The UK Corporate Governance Code has five main sections, which are briefly summarised here:

Section A: Leadership

Companies should be headed by an effective board, with a mixture of executive and non-executive directors, each with specific responsibilities.

Section B: Effectiveness

The board of directors should have the appropriate balance of skills, experience, independence and knowledge. There should be rigorous procedures for the appointment and evaluation of directors.

Section C: Accountability

The board should present a balanced and understandable assessment of the company’s position and prospects.

Section D: Remuneration

Directors’ pay should be sufficient to attract sufficiently qualified candidates, but should not be more than is necessary for this purpose. Remuneration policy should be determined according to formal, transparent rules.

Section E: Relations with Shareholders

There should be a dialogue with shareholders based on the mutual understanding of objectives, both at the Annual General Meeting, and elsewhere.

*UK Stewardship Code

In July 2010 the Financial Reporting Council published the UK Stewardship Code. This code complements the UK Corporate Governance Code, being directed primarily at investors. The design of this code was also influenced by the 2009 Walker Review.

The Stewardship Code sets out eight principles of good practice regarding engagement between institutional investors and companies. The Principles include:

1) Investors should publicly disclose their policy on how they discharge their stewardship responsibilities

2) Investors should have a robust policy on managing conflicts of interest in relation to stewardship and this policy should be publicly disclosed.

*UK Company Law

UK company law sets out many rules on corporate governance. It includes rules on the board of directors (a unitary board is required), directors powers and duties, accountability for financial reporting, and on meetings and resolutions.

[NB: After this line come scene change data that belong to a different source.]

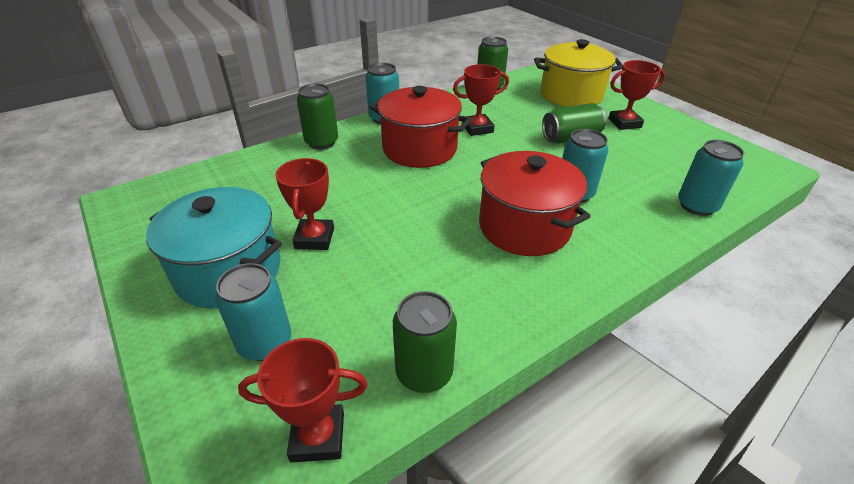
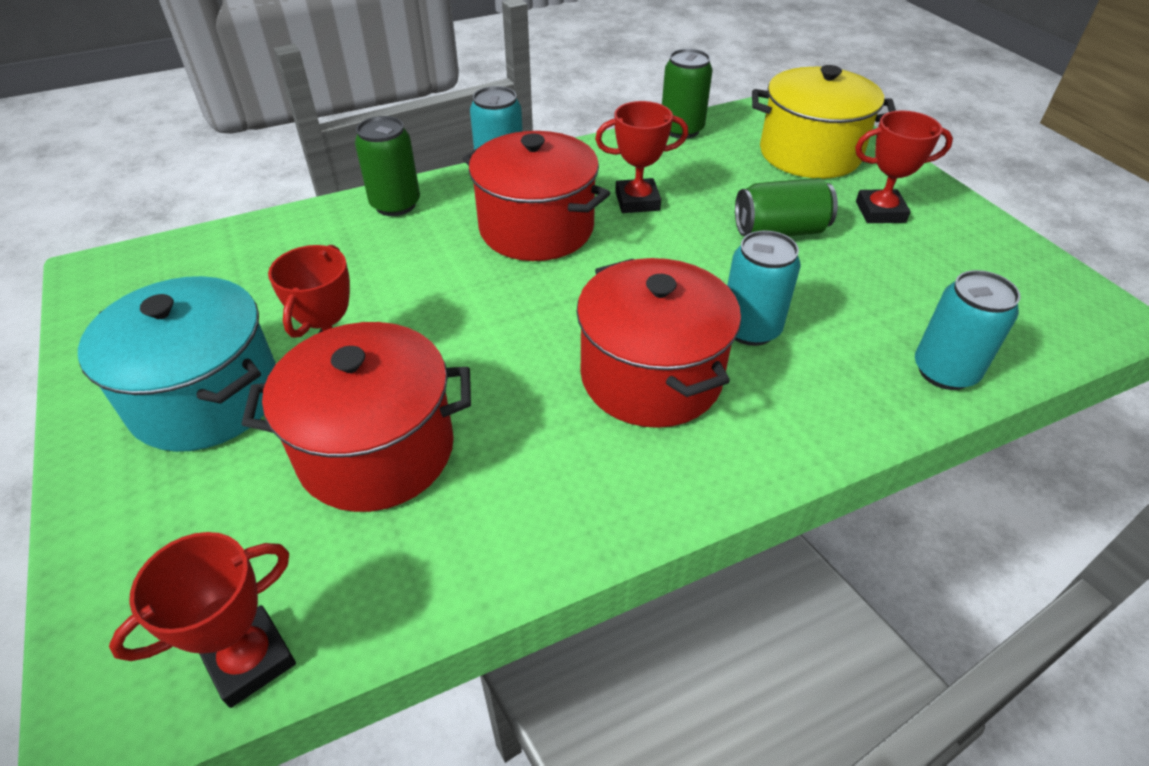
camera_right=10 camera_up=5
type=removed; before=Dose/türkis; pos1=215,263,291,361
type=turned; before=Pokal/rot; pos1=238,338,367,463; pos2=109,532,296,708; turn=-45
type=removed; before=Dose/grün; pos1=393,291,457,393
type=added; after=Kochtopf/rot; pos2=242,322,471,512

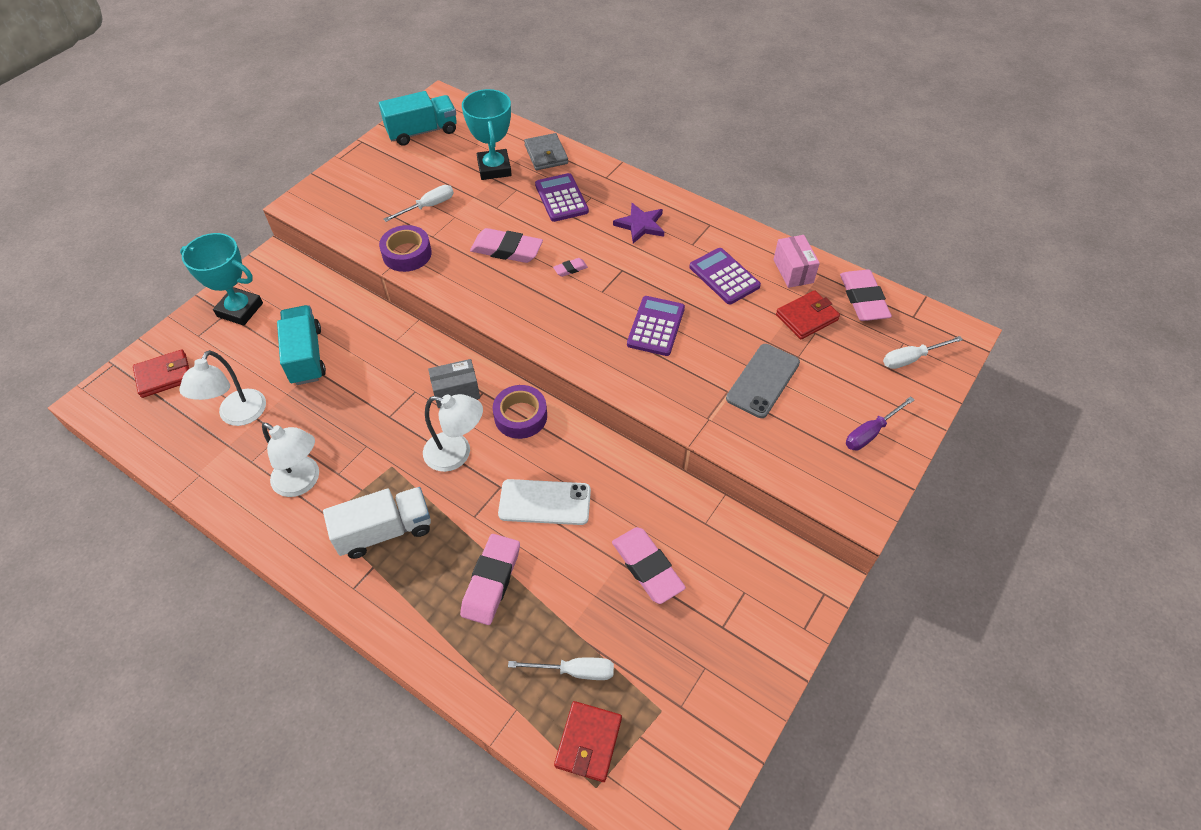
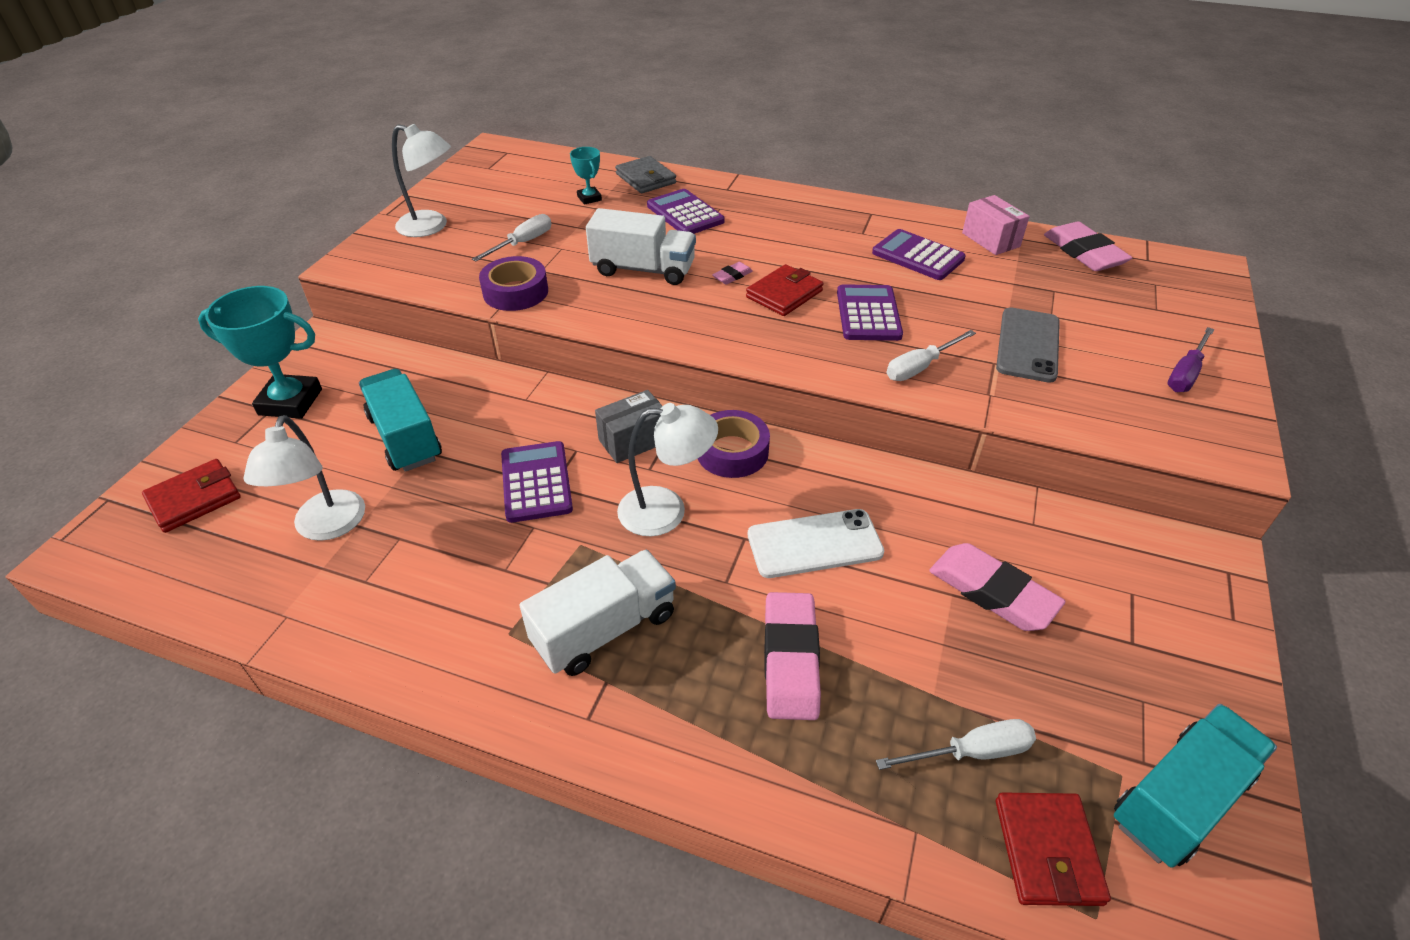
camera_right=-15 camera_up=-10
type=moved; before=Lampe/weiß; pos1=262,423,319,497; pos2=392,124,451,237
type=moved; before=Lastwagen/türkis; pos1=379,91,457,146; pos2=1114,704,1277,868
type=resized; before=Pokal/türkis; pos1=462,89,512,180; pos2=570,147,602,205; scale=0.51
type=replaced; before=Radiergummi/rosa; after=Lastwagen/weiß; pos1=470,228,543,263; pos2=586,208,696,285
type=removed; before=Stern/lila; pos1=613,203,664,244
type=moved; before=Geldbörse/rot; pos1=776,290,840,339; pos2=746,264,823,316
type=moved; before=Schraubenzieher/weiß; pos1=883,336,963,369; pos2=887,330,976,381
type=added; after=Taschenrechner/lila; pos2=501,441,573,523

In particular, according to the Companies Act 2006, directors have fiduciary duties to act, in good faith, in the best interests of the company, to avoid conflicts of interest, and a number of other duties.

*Non-legal guidelines

There are also non-legal guidelines issued by bodies that represent institutional investors, such as the Association of British Insurers (ABI), the National Association of Pension Funds (NAPF) and the Pensions & Investment Research Consultants (PIRC). These guidelines apply to all listed companies and institutional investors may oppose corporate actions that contravene them.